A new Facebook survey has revealed the changing parenting habits globally as mobile-first millennials (those born after 1980) are becoming parents and bringing their tech-savvy ways in nurturing their offspring.
While 83 percent of parents globally describe their family as loving and 77 percent say their family is happy, coupled with that optimism are heightened daily-life stressors as well.
“Nearly 48 percent of parents say they are concerned about money while 39 percent say they are time-crunched,” says the survey conducted by Facebook IQ, a consumer research programme from the social networking giant.
To gain a comprehensive understanding of modern parenting, Facebook IQ embarked on a multi-phased research study of 25-65 year old parents of infants, toddlers, adolescents and teenagers around the world.
The research team analysed Facebook and Instagram data across Australia, Brazil, Canada, Germany, Mexico, Spain, the UK and the US.
“Collectively, we gathered feedback from 8,300 parents and five parenting experts,a Facebook IQ said in a blog post.
By observing new parents’ behaviour on Facebook, the team found that parents globally spend 1.3X more time on Facebook mobile than non-parents.
Equipped with mobile devices, parents can get opinions, price comparisons and reviews before they make purchasing decisions.
“This is particularly true for millennial parents (ages 18-34) who are 30 percent more likely than Boomer parents (ages 50-65) to use their mobile devices to make more informed purchasing decisions,” the findings revealed.
Parents today have greater access to more information and opinions on everything from breastfeeding to education, allowing them to validate, reinforce or question their perspectives and actions.
“Nearly 83 percent of the parents we surveyed globally said they have access to more information than their parents did,” the survey showed.
While 70 percent say they are more informed than their parents were, this is particularly true for 76 percent of Boomer parents who gained access to the internet and mobile devices later in life than their younger counterparts.
As parents are getting more informed, so are their children who exercise a significant amount of influence over household purchasing decisions.
“Over 50 percent of parents globally say their child has more impact on purchasing decisions than they did in their family growing up.

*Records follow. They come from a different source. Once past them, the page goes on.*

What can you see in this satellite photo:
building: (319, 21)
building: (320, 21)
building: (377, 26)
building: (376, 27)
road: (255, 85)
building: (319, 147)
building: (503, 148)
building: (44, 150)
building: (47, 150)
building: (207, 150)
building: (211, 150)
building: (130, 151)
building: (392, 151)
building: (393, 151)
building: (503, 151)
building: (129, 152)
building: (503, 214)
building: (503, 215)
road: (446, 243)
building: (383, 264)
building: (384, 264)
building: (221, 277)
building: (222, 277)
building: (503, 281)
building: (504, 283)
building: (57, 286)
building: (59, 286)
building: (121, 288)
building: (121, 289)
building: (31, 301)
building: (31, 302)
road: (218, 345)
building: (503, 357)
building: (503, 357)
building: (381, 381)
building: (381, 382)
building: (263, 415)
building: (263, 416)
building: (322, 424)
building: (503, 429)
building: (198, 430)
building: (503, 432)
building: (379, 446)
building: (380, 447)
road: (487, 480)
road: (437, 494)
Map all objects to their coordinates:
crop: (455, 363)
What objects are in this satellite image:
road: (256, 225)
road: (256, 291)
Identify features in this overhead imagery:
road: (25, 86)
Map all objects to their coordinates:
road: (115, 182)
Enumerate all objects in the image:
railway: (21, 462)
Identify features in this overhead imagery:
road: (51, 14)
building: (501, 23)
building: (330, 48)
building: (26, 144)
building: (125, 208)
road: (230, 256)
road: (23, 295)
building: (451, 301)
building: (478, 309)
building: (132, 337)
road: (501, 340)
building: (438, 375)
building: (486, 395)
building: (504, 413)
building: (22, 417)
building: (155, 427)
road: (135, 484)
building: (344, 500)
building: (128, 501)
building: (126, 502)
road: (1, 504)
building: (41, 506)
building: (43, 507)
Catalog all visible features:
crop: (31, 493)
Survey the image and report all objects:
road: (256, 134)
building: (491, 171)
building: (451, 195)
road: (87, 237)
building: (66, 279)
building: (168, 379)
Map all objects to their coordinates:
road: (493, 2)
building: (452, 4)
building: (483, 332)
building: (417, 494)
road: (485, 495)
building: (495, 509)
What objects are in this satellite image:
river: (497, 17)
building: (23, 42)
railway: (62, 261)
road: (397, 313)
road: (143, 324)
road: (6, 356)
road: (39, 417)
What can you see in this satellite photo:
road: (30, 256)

And 50 percent believe they listen to their child more than their parents listened to them,” the survey pointed out.
While parents are sharing more decisions with their children, they are also learning to prioritise their own needs so they can be better equipped to tend to their family.
“Nearly 38 percent of parents say their family is at its best when they are at their best,” the post revealed.
So, while parents use hashtags like #tired and #familytime, they also often use hashtags that speak to not only their own health and wellness but also their personal passions, it added.